ARTICLE:
----

Feminism has had much to say about capitalism’s impact on the environment and the appropriation of nature by man (sic). Feminists have examined how the enclosure of land has been integral to capitalist accumulation and how capitalism has sought to present ‘women’s work’ as a ‘natural’ outcome of woman’s ‘nature’. More broadly, feminists have examined and opposed the very identification of woman with nature, spearheading the critique of the culture/nature divide, patterned upon and replicating the hierarchy of the male/female binary—a binary that has been troubled by queer/LGBT struggles against naturalised conceptions of sexuality. Other strands of feminist thought have highlighted a de-colonising process of nature and the feminine, implying that a suppressed authenticity could be recovered in the process of overthrowing capitalist patriarchy. In short, analysis of nature and the environment has been a rich, multi-layered vein in much feminist thought, including in Marxist feminism.
Such critiques comprise the complex legacy of second-wave feminism – a legacy whose relationship to Marxist feminism is itself a subject of critique. Developments within global capitalism and the struggles against it as well as against the rule of capital at large demand that contemporary Marxist feminism re-visit, re-evaluate and update these critiques with the aim of building transformative, continuous, active resistance. The Marxist feminist stream of the Historical Materialism London conference 2016 invites proposals for panels and papers that negotiate these critiques, broadly interpreted.

----

RECORDS:
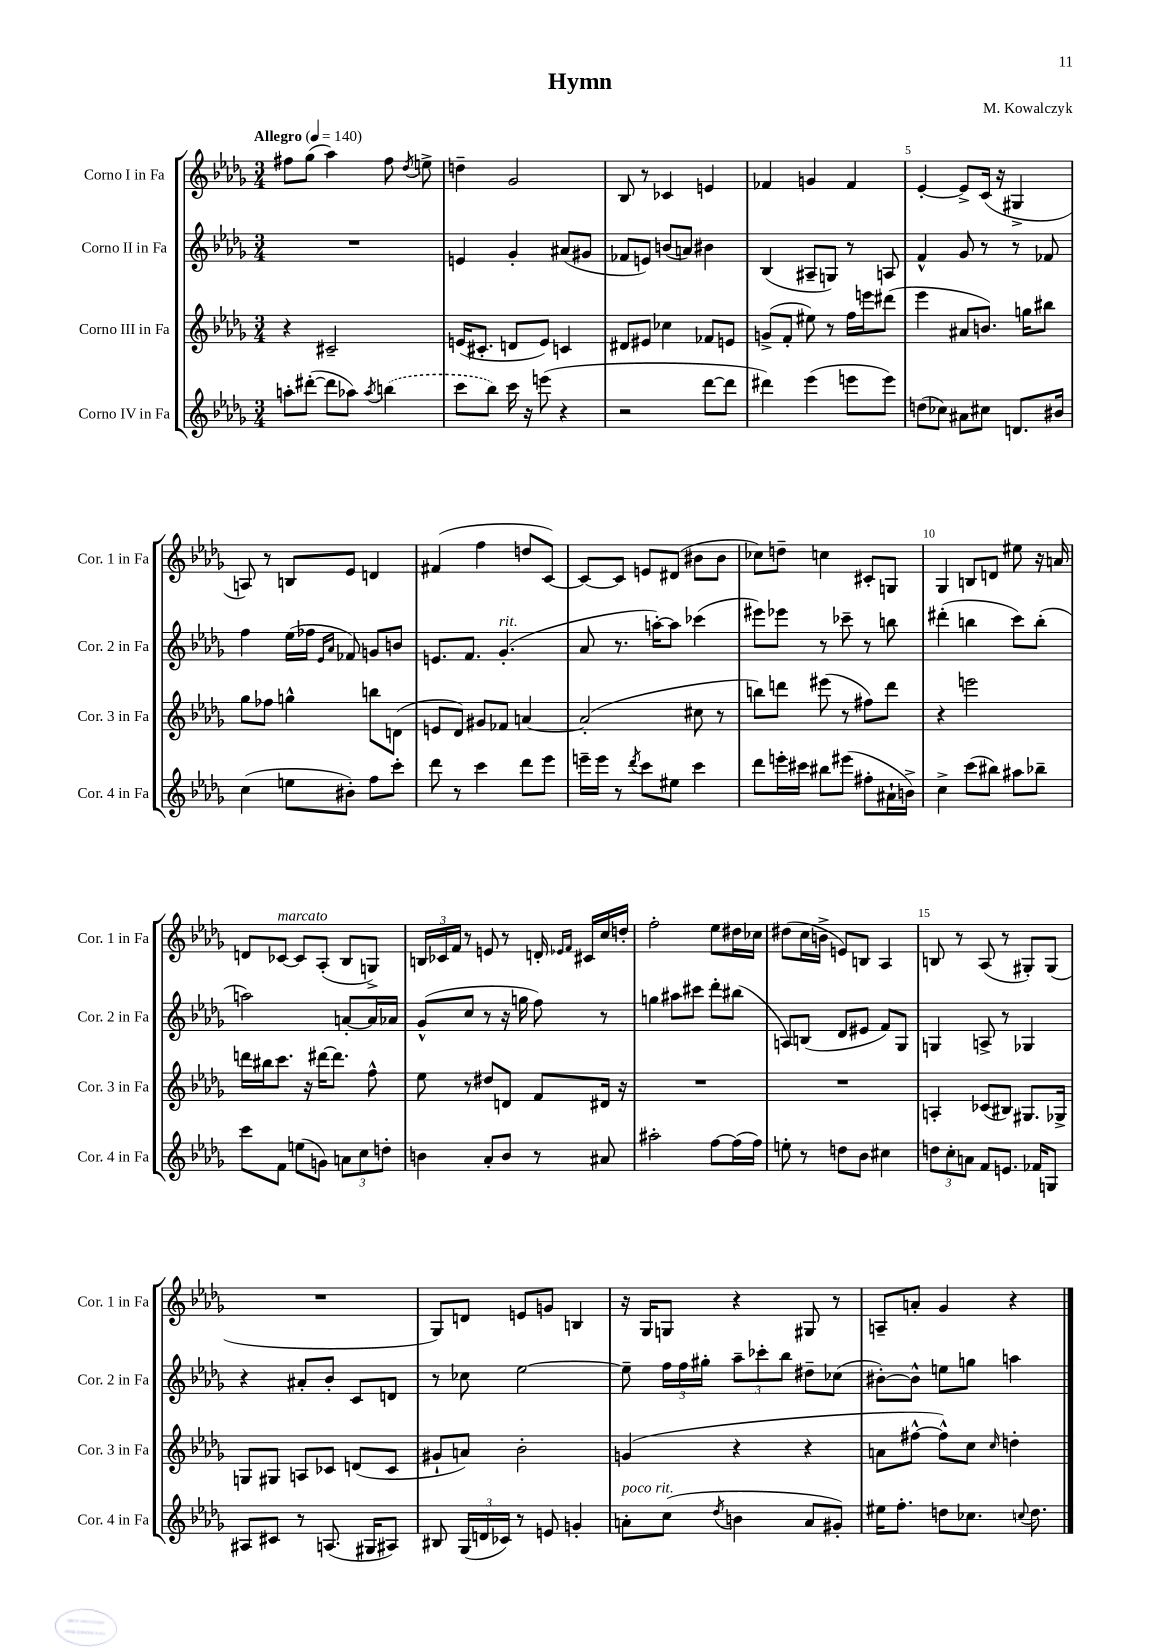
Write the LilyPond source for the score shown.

\header { title = "Hymn" composer = "M. Kowalczyk" }
<<
\new StaffGroup <<
\new Staff = "s0" \with { instrumentName = "Corno I in Fa" shortInstrumentName = "Cor. 1 in Fa" } {
    \clef treble \key des \major \numericTimeSignature \time 3/4 \tempo "Allegro" 4 = 140
    \autoBeamOff fis''8[ ges''8]( aes''4) fis''8 \acciaccatura { des''8 } e''8-> |
    d''4-- ges'2 |
    bes8 r8 ces'4 e'4 |
    fes'4 g'4 fes'4 |
    ees'4~-. ees'8[-> c'16]( r16 gis4-> |
    a8) r8 b8[ ees'8] d'4 |
    fis'4( f''4 d''8[ c'8]~) |
    c'8[~ c'8] e'8[ dis'8]( bis'8[ bis'8] |
    ces''8[) d''8]-- c''4 cis'8[-. g8] |
    ges4 b8[ d'8] eis''8 r16 a'16 |
    d'8[ ces'8]~^\markup { \italic "marcato" } ces'8[ aes8]-.( bes8[ g8]->) |
    \tuplet 3/2 { b16[ ces'16 f'16] } r8 e'8 r8 d'16-. \grace { ees'16[ f'16] } cis'16[ c''16 d''16]-. |
    f''2-. ees''8[ dis''16 ces''16] |
    dis''8[( c''16 b'16]-> e'8[) b8] aes4 |
    b8 r8 aes8( r8 gis8[-.) gis8]( |
    R2. |
    ges8[) d'8] e'8[ g'8] b4 |
    r16 ges16[ g8] r4 gis8 r8 |
    a8[-- a'8]-. ges'4 r4 \bar "|." |
}
\new Staff = "s1" \with { instrumentName = "Corno II in Fa" shortInstrumentName = "Cor. 2 in Fa" } {
    \clef treble \key des \major \numericTimeSignature \time 3/4
    \autoBeamOff R2. |
    e'4 ges'4-. ais'8[( gis'8] |
    fes'8[ e'8]) b'8[( a'8]) bis'4 |
    bes4( ais8[-- g8]) r8 a8 |
    f'4-^ ges'8 r8 r8 fes'8 |
    f''4 ees''16[( fes''16] \grace { ees'16[ aes'16] } fes'8) g'8[ b'8] |
    e'8.[ f'8.] ges'4.-.^\markup { \italic "rit." }( |
    aes'8 r8. a''16[~-.) a''8] ces'''4( |
    eis'''8[) ees'''8] r8 ces'''8-- r8 b''8 |
    dis'''4-.( b''4 c'''8[) b''8]-.( |
    a''2) a'8[~-. a'16 aes'16] |
    ges'8[-^( c''8] r8 r16 g''16 f''8) r8 |
    g''4 ais''8[ cis'''8] des'''8[-. bis''8]( |
    a8[) b8]( des'8[ eis'8] f'8[) ges8] |
    g4 a8-> r8 ges4 |
    r4 ais'8[-. bes'8]-. c'8[ d'8] |
    r8 ces''8 ees''2~ |
    ees''8-- \tuplet 3/2 { f''16[ f''16 gis''16]-. } \tuplet 3/2 { aes''8[-- ces'''8-. bes''8] } dis''8[-- ces''8]( |
    bis'8[~-.) bis'8]-^ e''8[ g''8] a''4 \bar "|." |
}
\new Staff = "s2" \with { instrumentName = "Corno III in Fa" shortInstrumentName = "Cor. 3 in Fa" } {
    \clef treble \key des \major \numericTimeSignature \time 3/4
    \autoBeamOff r4 cis'2-- |
    e'16[( cis'8.]-. d'8[ e'8]) c'4 |
    dis'8[ eis'8] ces''4 fes'8[ e'8] |
    g'8[->( f'8]-. eis''8) r8 f''16[ e'''16 dis'''8]( |
    ees'''4 ais'8[ b'8.]) g''16[ bis''8] |
    ges''8[ fes''8] g''4-^ b''8[ d'8]( |
    e'8[ des'8]) gis'8[ fes'8] a'4~ |
    a'2-.( cis''8 r8 |
    b''8[) d'''8] eis'''8( r8 fis''8[) d'''8] |
    r4 e'''2 |
    d'''16[ bis''16 c'''8.] r16 dis'''16[~ dis'''8.] f''8-^ |
    ees''8 r8 dis''8[ d'8] f'8[ dis'16] r16 |
    R2. |
    R2. |
    a4-. ces'8[( bis8]) gis8.[ ges16]-> |
    g8[ gis8] a8[ ces'8] d'8[( ces'8] |
    gis'8[-! a'8]) bes'2-. |
    g'4( r4 r4 |
    a'8[ fis''8]~-^ fis''8[-^) c''8] \grace { c''16 } d''4-. \bar "|." |
}
\new Staff = "s3" \with { instrumentName = "Corno IV in Fa" shortInstrumentName = "Cor. 4 in Fa" } {
    \clef treble \key des \major \numericTimeSignature \time 3/4
    \autoBeamOff a''8[-. dis'''8]~-.( dis'''8[ aes''8]) \acciaccatura { aes''8 } \once \slurDashed b''4( |
    c'''8[ bes''8]) c'''16 r16 e'''8( r4 |
    r2 des'''8[~ des'''8] |
    dis'''4) ees'''4( e'''8[ e'''8]) |
    d''8[( ces''8]) ais'8[ cis''8] d'8.[ bis'16] |
    c''4( e''8[ bis'8]-.) f''8[ c'''8]-. |
    des'''8 r8 c'''4 des'''8[ ees'''8] |
    e'''16[-- e'''16] r8 \acciaccatura { des'''8 } c'''8[ eis''8] c'''4 |
    des'''8[ e'''16-. cis'''16] bis''8[ eis'''8]( fis''8[-. ais'16-! b'16]->) |
    c''4-> c'''8[( bis''8]) ais''8[ bes''8]-- |
    c'''8[ f'8] e''8[( g'8]) \tuplet 3/2 { a'8[ c''8 d''8]-. } |
    b'4 aes'8[-. b'8] r8 ais'8 |
    ais''2-. f''8[~ f''16( f''16]) |
    e''8-. r8 d''8[ bes'8] cis''4 |
    \tuplet 3/2 { d''8[ c''8-. a'8] } f'8[ e'8.] fes'16[ g8] |
    ais8[ cis'8] r8 a8.( gis16[ ais8]) |
    bis8 \tuplet 3/2 { ges16[( d'16 ces'16]) } r8 e'8 g'4-. |
    a'8[-.^\markup { \italic "poco rit." } c''8]( \acciaccatura { des''8 } b'4 a'8[ gis'8]-.) |
    eis''16[ f''8.]-. d''8[ ces''8.] \appoggiatura { c''8 } d''8. \bar "|." |
}
>>
>>
\layout { \context { \Score \override BarNumber.break-visibility = ##(#f #t #t) barNumberVisibility = #(every-nth-bar-number-visible 5) } }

----

TO DO:
A: Locate every line in the records that contains the string "markup" and copy each one, treating uppercase and lowercase as different.
B: Write the next part of the text on feminism and nature, beginning after its final sentence.
The text on feminism and nature has no connection to the records.

RESPONSES TO THE TASKS:
A:
    d'8[ ces'8]~^\markup { \italic "marcato" } ces'8[ aes8]-.( bes8[ g8]->) |
    e'8.[ f'8.] ges'4.-.^\markup { \italic "rit." }( |
    a'8[-.^\markup { \italic "poco rit." } c''8]( \acciaccatura { des''8 } b'4 a'8[ gis'8]-.) |

B:
Key questions that we hope panels and papers will address include:
· What does ‘the environment’ mean for Marxist feminism in the 21st century?
· Can there be a differentiation between a natural environment and human life or does capital increasingly achieve its gains by overcoming precisely this distinction?
· What is the relationship between technology, gender and class?
· What progress has been made in the critique of racialised ‘women’s work’, given the persistent naturalisation of ‘race’ in the social imaginary?
· What Marxist feminist positions on the common/s are available and can contemporary Marxist feminism expand understandings of the common/s beyond traditional identifications with land and nature or, conversely, technology-dominated spaces?
· How can Marxist feminism conceive of the environment ‘in the expanded field’, as the space and time of revolutionary connectivity?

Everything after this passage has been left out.